* WHAT YOU NEED TO DO *
Please copy out the material below word for word, leaving every line as it is.

* ENTRIES *
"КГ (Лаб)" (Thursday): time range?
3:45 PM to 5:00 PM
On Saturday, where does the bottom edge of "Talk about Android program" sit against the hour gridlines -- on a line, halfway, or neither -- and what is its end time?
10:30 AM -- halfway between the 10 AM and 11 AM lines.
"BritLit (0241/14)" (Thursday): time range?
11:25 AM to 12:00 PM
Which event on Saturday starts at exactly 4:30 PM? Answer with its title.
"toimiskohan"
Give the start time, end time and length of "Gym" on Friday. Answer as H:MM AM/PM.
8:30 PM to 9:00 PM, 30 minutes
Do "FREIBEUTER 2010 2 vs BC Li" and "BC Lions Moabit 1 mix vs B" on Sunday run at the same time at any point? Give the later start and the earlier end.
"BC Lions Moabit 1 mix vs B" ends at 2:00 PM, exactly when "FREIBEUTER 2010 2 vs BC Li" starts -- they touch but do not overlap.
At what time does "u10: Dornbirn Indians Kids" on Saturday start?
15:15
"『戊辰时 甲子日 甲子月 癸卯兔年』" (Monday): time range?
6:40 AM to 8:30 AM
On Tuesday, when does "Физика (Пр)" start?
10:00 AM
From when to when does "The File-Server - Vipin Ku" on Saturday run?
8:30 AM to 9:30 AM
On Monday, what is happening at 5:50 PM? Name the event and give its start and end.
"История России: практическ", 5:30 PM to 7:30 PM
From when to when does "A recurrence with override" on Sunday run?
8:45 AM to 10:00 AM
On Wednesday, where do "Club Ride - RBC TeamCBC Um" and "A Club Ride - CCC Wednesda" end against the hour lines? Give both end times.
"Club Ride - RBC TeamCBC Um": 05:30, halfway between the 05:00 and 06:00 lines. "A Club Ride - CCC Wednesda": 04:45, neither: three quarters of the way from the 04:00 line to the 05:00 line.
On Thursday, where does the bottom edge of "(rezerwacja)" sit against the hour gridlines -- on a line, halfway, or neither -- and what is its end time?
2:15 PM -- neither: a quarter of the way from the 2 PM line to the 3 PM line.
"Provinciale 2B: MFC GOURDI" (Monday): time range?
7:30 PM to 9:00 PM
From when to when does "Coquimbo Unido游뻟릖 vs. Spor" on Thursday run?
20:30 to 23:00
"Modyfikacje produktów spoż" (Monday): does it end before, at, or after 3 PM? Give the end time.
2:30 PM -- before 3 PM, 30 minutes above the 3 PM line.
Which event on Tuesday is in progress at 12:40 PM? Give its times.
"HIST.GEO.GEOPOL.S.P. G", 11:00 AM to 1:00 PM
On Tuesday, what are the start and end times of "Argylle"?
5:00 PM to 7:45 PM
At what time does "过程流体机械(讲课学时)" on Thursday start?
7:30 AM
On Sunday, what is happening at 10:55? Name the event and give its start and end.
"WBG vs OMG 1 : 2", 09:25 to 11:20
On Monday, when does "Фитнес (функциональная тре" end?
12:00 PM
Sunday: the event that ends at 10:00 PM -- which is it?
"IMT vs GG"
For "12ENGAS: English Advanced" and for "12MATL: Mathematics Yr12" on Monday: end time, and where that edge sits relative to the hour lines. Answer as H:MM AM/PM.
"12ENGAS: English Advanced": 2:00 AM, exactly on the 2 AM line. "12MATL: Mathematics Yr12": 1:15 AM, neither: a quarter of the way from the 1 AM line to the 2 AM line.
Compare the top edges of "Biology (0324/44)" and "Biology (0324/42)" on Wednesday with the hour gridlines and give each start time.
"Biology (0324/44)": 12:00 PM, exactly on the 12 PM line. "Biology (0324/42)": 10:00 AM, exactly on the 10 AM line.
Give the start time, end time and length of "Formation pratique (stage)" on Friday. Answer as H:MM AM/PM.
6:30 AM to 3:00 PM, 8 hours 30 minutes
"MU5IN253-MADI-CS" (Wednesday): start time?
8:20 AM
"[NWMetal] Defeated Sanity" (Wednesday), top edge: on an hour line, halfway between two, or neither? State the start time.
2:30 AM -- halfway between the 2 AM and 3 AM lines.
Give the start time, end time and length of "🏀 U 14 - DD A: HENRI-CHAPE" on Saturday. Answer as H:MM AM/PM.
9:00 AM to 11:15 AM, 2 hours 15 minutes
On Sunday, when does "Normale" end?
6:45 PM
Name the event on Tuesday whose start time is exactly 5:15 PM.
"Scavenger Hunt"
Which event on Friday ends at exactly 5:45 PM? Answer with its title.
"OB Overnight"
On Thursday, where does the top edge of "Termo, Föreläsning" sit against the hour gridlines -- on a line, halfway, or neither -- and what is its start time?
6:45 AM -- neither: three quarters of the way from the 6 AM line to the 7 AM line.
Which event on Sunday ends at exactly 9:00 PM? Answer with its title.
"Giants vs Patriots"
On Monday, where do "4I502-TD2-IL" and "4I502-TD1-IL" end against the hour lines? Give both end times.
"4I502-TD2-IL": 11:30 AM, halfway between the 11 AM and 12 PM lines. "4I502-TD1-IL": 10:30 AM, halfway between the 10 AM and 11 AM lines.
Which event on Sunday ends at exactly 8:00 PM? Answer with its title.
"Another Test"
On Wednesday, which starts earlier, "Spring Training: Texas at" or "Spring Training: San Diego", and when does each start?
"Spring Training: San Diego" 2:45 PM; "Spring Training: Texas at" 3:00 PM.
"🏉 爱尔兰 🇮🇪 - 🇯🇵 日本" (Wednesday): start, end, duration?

* RESPONSE TO THIS EXERCISE *
"КГ (Лаб)" (Thursday): time range?
3:45 PM to 5:00 PM
On Saturday, where does the bottom edge of "Talk about Android program" sit against the hour gridlines -- on a line, halfway, or neither -- and what is its end time?
10:30 AM -- halfway between the 10 AM and 11 AM lines.
"BritLit (0241/14)" (Thursday): time range?
11:25 AM to 12:00 PM
Which event on Saturday starts at exactly 4:30 PM? Answer with its title.
"toimiskohan"
Give the start time, end time and length of "Gym" on Friday. Answer as H:MM AM/PM.
8:30 PM to 9:00 PM, 30 minutes
Do "FREIBEUTER 2010 2 vs BC Li" and "BC Lions Moabit 1 mix vs B" on Sunday run at the same time at any point? Give the later start and the earlier end.
"BC Lions Moabit 1 mix vs B" ends at 2:00 PM, exactly when "FREIBEUTER 2010 2 vs BC Li" starts -- they touch but do not overlap.
At what time does "u10: Dornbirn Indians Kids" on Saturday start?
15:15
"『戊辰时 甲子日 甲子月 癸卯兔年』" (Monday): time range?
6:40 AM to 8:30 AM
On Tuesday, when does "Физика (Пр)" start?
10:00 AM
From when to when does "The File-Server - Vipin Ku" on Saturday run?
8:30 AM to 9:30 AM
On Monday, what is happening at 5:50 PM? Name the event and give its start and end.
"История России: практическ", 5:30 PM to 7:30 PM
From when to when does "A recurrence with override" on Sunday run?
8:45 AM to 10:00 AM
On Wednesday, where do "Club Ride - RBC TeamCBC Um" and "A Club Ride - CCC Wednesda" end against the hour lines? Give both end times.
"Club Ride - RBC TeamCBC Um": 05:30, halfway between the 05:00 and 06:00 lines. "A Club Ride - CCC Wednesda": 04:45, neither: three quarters of the way from the 04:00 line to the 05:00 line.
On Thursday, where does the bottom edge of "(rezerwacja)" sit against the hour gridlines -- on a line, halfway, or neither -- and what is its end time?
2:15 PM -- neither: a quarter of the way from the 2 PM line to the 3 PM line.
"Provinciale 2B: MFC GOURDI" (Monday): time range?
7:30 PM to 9:00 PM
From when to when does "Coquimbo Unido游뻟릖 vs. Spor" on Thursday run?
20:30 to 23:00
"Modyfikacje produktów spoż" (Monday): does it end before, at, or after 3 PM? Give the end time.
2:30 PM -- before 3 PM, 30 minutes above the 3 PM line.
Which event on Tuesday is in progress at 12:40 PM? Give its times.
"HIST.GEO.GEOPOL.S.P. G", 11:00 AM to 1:00 PM
On Tuesday, what are the start and end times of "Argylle"?
5:00 PM to 7:45 PM
At what time does "过程流体机械(讲课学时)" on Thursday start?
7:30 AM
On Sunday, what is happening at 10:55? Name the event and give its start and end.
"WBG vs OMG 1 : 2", 09:25 to 11:20
On Monday, when does "Фитнес (функциональная тре" end?
12:00 PM
Sunday: the event that ends at 10:00 PM -- which is it?
"IMT vs GG"
For "12ENGAS: English Advanced" and for "12MATL: Mathematics Yr12" on Monday: end time, and where that edge sits relative to the hour lines. Answer as H:MM AM/PM.
"12ENGAS: English Advanced": 2:00 AM, exactly on the 2 AM line. "12MATL: Mathematics Yr12": 1:15 AM, neither: a quarter of the way from the 1 AM line to the 2 AM line.
Compare the top edges of "Biology (0324/44)" and "Biology (0324/42)" on Wednesday with the hour gridlines and give each start time.
"Biology (0324/44)": 12:00 PM, exactly on the 12 PM line. "Biology (0324/42)": 10:00 AM, exactly on the 10 AM line.
Give the start time, end time and length of "Formation pratique (stage)" on Friday. Answer as H:MM AM/PM.
6:30 AM to 3:00 PM, 8 hours 30 minutes
"MU5IN253-MADI-CS" (Wednesday): start time?
8:20 AM
"[NWMetal] Defeated Sanity" (Wednesday), top edge: on an hour line, halfway between two, or neither? State the start time.
2:30 AM -- halfway between the 2 AM and 3 AM lines.
Give the start time, end time and length of "🏀 U 14 - DD A: HENRI-CHAPE" on Saturday. Answer as H:MM AM/PM.
9:00 AM to 11:15 AM, 2 hours 15 minutes
On Sunday, when does "Normale" end?
6:45 PM
Name the event on Tuesday whose start time is exactly 5:15 PM.
"Scavenger Hunt"
Which event on Friday ends at exactly 5:45 PM? Answer with its title.
"OB Overnight"
On Thursday, where does the top edge of "Termo, Föreläsning" sit against the hour gridlines -- on a line, halfway, or neither -- and what is its start time?
6:45 AM -- neither: three quarters of the way from the 6 AM line to the 7 AM line.
Which event on Sunday ends at exactly 9:00 PM? Answer with its title.
"Giants vs Patriots"
On Monday, where do "4I502-TD2-IL" and "4I502-TD1-IL" end against the hour lines? Give both end times.
"4I502-TD2-IL": 11:30 AM, halfway between the 11 AM and 12 PM lines. "4I502-TD1-IL": 10:30 AM, halfway between the 10 AM and 11 AM lines.
Which event on Sunday ends at exactly 8:00 PM? Answer with its title.
"Another Test"
On Wednesday, which starts earlier, "Spring Training: Texas at" or "Spring Training: San Diego", and when does each start?
"Spring Training: San Diego" 2:45 PM; "Spring Training: Texas at" 3:00 PM.
"🏉 爱尔兰 🇮🇪 - 🇯🇵 日本" (Wednesday): start, end, duration?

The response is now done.